Cicero marks himself out with some spectacular gambles. He operates outside the established hierarchy, creating a new power base. This wrong-foots the more traditional methods and support of his rival. The comparison with Tony Blair and Gordon Brown is obvious. Cicero's timing is also superb. Knowing when to show your hand takes a kind of political genius.

Cicero is at his best with his back against the wall. When he is losing, he is winning. Blair and David Cameron both raise their game in adversity.

When Cicero finds that he has been outwitted by a rival lawyer, he acts on the first principle of politics - start a fight and see where it leads. Both Brown and John Reid are willing to start fights in order to throw up the cards, but Blair remains master of the surprise. The final lesson of power is that eventually, always, it is lost.
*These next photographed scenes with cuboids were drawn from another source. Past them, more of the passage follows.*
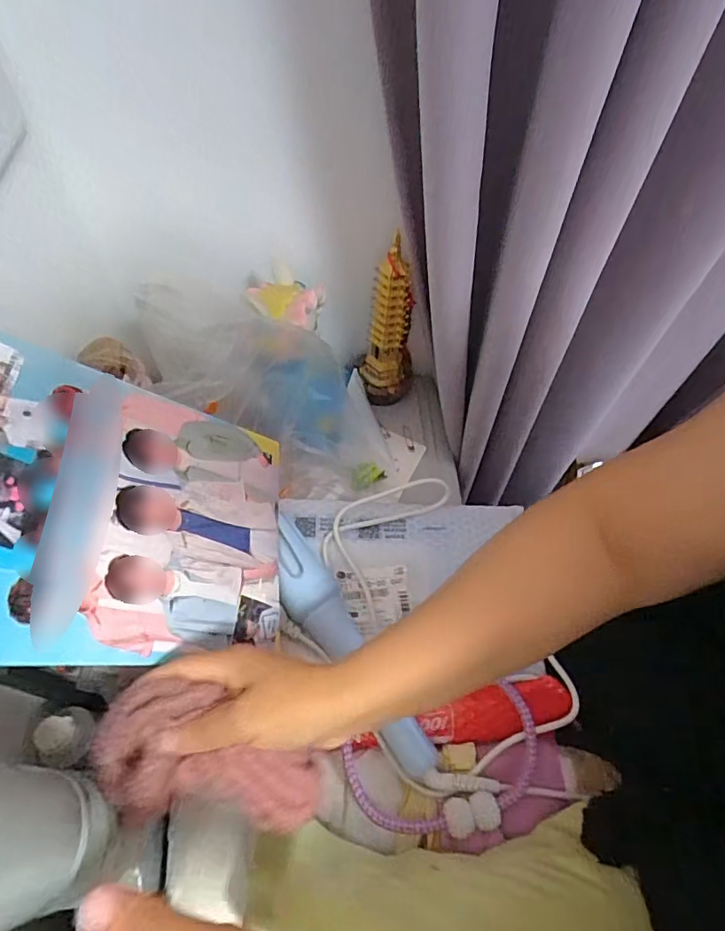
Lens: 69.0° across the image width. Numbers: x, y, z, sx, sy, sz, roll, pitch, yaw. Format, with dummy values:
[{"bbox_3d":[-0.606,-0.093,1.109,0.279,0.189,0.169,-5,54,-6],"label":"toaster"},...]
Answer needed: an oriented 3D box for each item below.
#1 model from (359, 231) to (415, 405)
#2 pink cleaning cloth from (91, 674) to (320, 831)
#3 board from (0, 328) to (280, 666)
[{"bbox_3d":[0.034,-0.159,0.624,0.061,0.197,0.056,12,57,5],"label":"model"},{"bbox_3d":[-0.096,0.187,0.333,0.143,0.035,0.074,22,58,-5],"label":"pink cleaning cloth"},{"bbox_3d":[-0.168,0.032,0.382,0.008,0.276,0.204,-21,61,35],"label":"board"}]

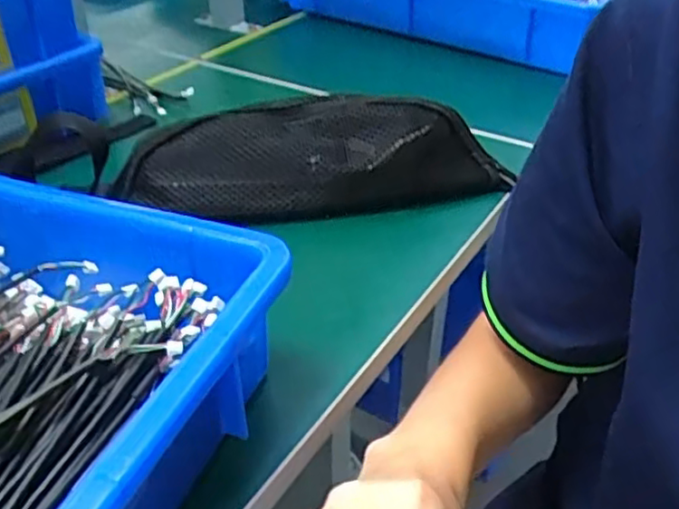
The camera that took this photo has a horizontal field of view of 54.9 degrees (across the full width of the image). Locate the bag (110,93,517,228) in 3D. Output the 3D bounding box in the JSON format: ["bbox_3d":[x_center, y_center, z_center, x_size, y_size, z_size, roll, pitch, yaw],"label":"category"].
[{"bbox_3d":[-0.026,-0.076,0.478,0.262,0.068,0.085,-4,32,-11],"label":"bag"}]

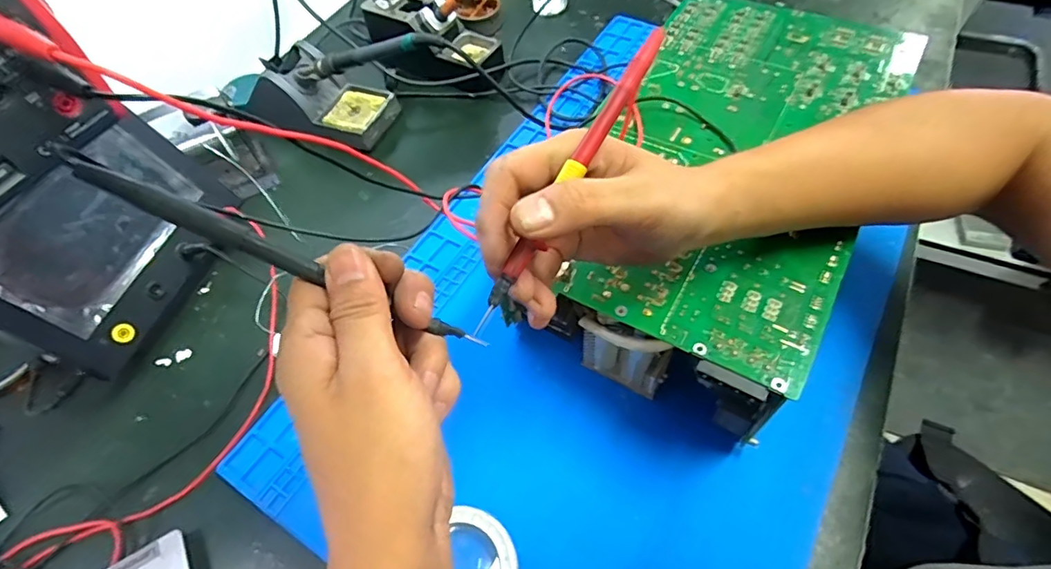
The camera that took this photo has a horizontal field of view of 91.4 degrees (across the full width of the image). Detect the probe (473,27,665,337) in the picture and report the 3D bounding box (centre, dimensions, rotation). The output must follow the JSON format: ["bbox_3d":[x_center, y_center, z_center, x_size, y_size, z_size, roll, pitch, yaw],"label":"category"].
[{"bbox_3d":[0.022,-0.050,0.235,0.007,0.006,0.165,30,84,18],"label":"probe"}]

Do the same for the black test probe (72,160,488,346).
[{"bbox_3d":[-0.094,-0.008,0.214,0.165,0.006,0.009,26,58,-16],"label":"black test probe"}]

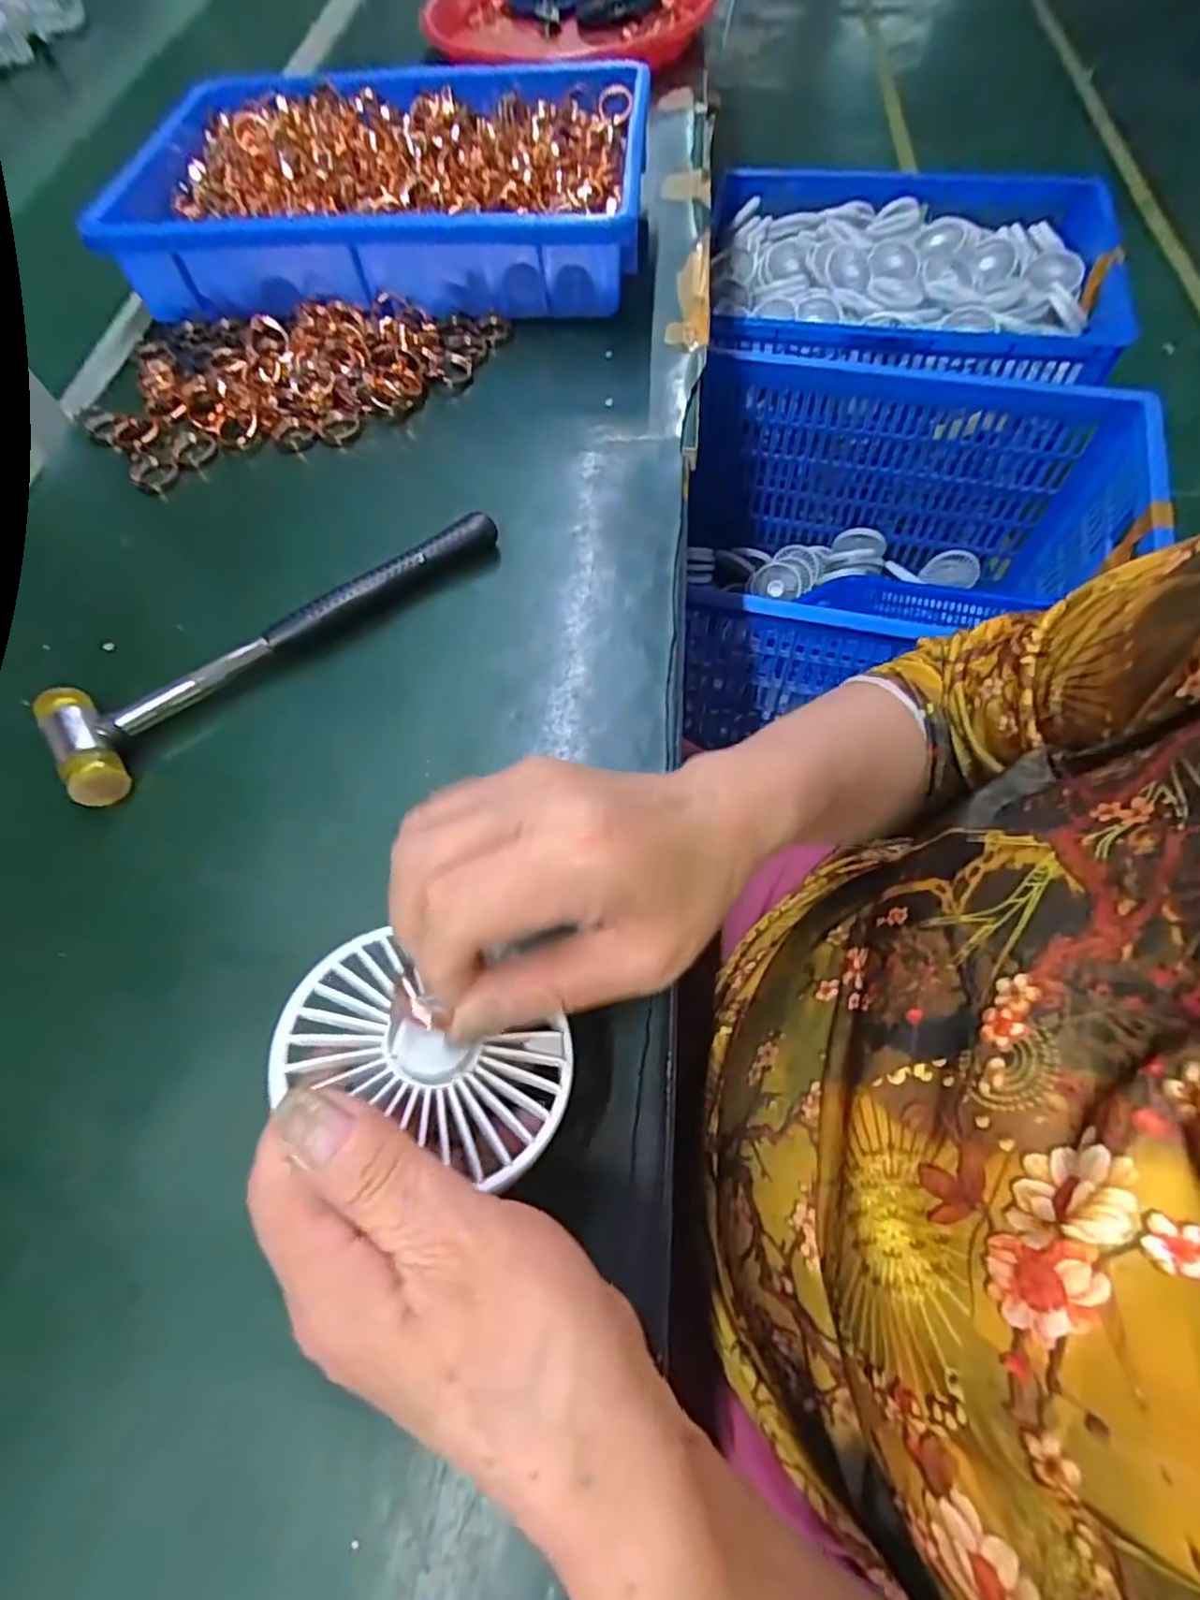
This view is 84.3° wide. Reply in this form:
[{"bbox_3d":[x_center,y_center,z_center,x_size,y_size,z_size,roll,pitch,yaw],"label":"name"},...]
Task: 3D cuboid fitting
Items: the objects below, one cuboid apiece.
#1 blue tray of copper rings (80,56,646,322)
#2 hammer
[{"bbox_3d":[-0.150,-0.441,0.477,0.358,0.057,0.221,3,65,4],"label":"blue tray of copper rings"},{"bbox_3d":[-0.159,-0.087,0.339,0.237,0.023,0.057,-36,68,-13],"label":"hammer"}]

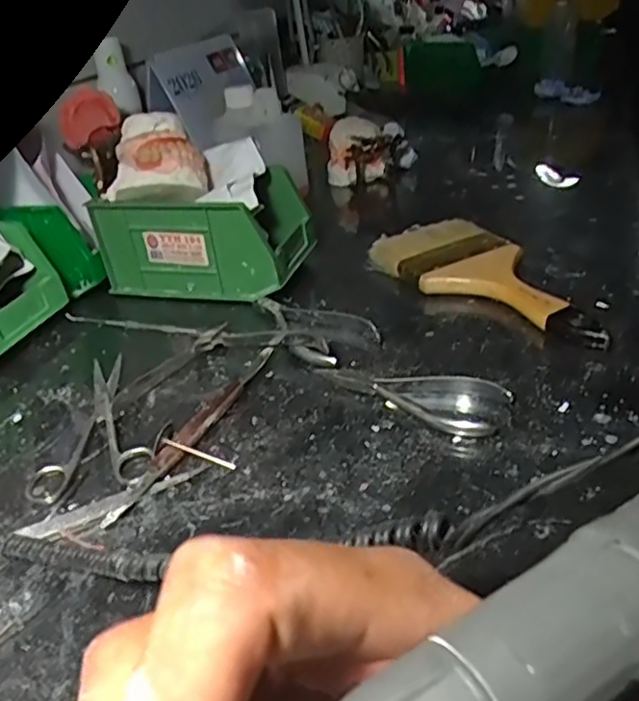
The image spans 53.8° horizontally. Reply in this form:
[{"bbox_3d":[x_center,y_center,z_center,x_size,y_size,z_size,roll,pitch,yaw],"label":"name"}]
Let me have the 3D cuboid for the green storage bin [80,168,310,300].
[{"bbox_3d":[-0.098,-0.105,0.566,0.170,0.085,0.096,6,34,19],"label":"green storage bin"}]

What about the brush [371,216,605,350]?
[{"bbox_3d":[0.143,-0.061,0.507,0.094,0.025,0.224,-24,36,-26],"label":"brush"}]

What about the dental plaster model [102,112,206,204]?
[{"bbox_3d":[-0.137,-0.160,0.528,0.079,0.062,0.058,-5,32,2],"label":"dental plaster model"}]

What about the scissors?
[{"bbox_3d":[-0.139,0.044,0.405,0.070,0.007,0.130,-9,32,-4],"label":"scissors"}]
It's a fine line between an expert and a megalomaniac

As I was cycling home the other day, a woman wound down her car window. "Do you know how many heads a day I sew up?" she asked.

I know that the NHS is under great strain and that surgeons can feel under-appreciated. So I put on my most sympathetic frown and waited for her tell me.

"Wear a helmet!" she snapped, before driving off.

The woman clearly had an informed view on the subject of cycle helmets, but it is not illegal to ride without one and I was exercising a personal choice. I thought it rather strident and superior of her to throw her job at me. I do not stop traffic wardens filling in parking notices and say: "Do you know how many articles I write a day? Learn how to spell! "

The tyranny of the expert was best illustrated this week by Gina Ford. The deputy editor of this newspaper swears by her teachings and has well-behaved children to prove it, but her uncompromising advice can get on people's nerves.

The contributors to the website for mothers, www.mumsnet.com, experienced the thrill of making fun of a know-it-all and one suggested that Ms Ford was tying children to rockets. You can imagine the community of mothers giggling and egging each other on.

Now mumsnet is being threatened by Gina Ford's lawyers and is banned from mentioning her name. That is the trouble with experts: it is not enough for them to be right; they have to be unchallenged. It is a fine line between an expert and a megalomaniac.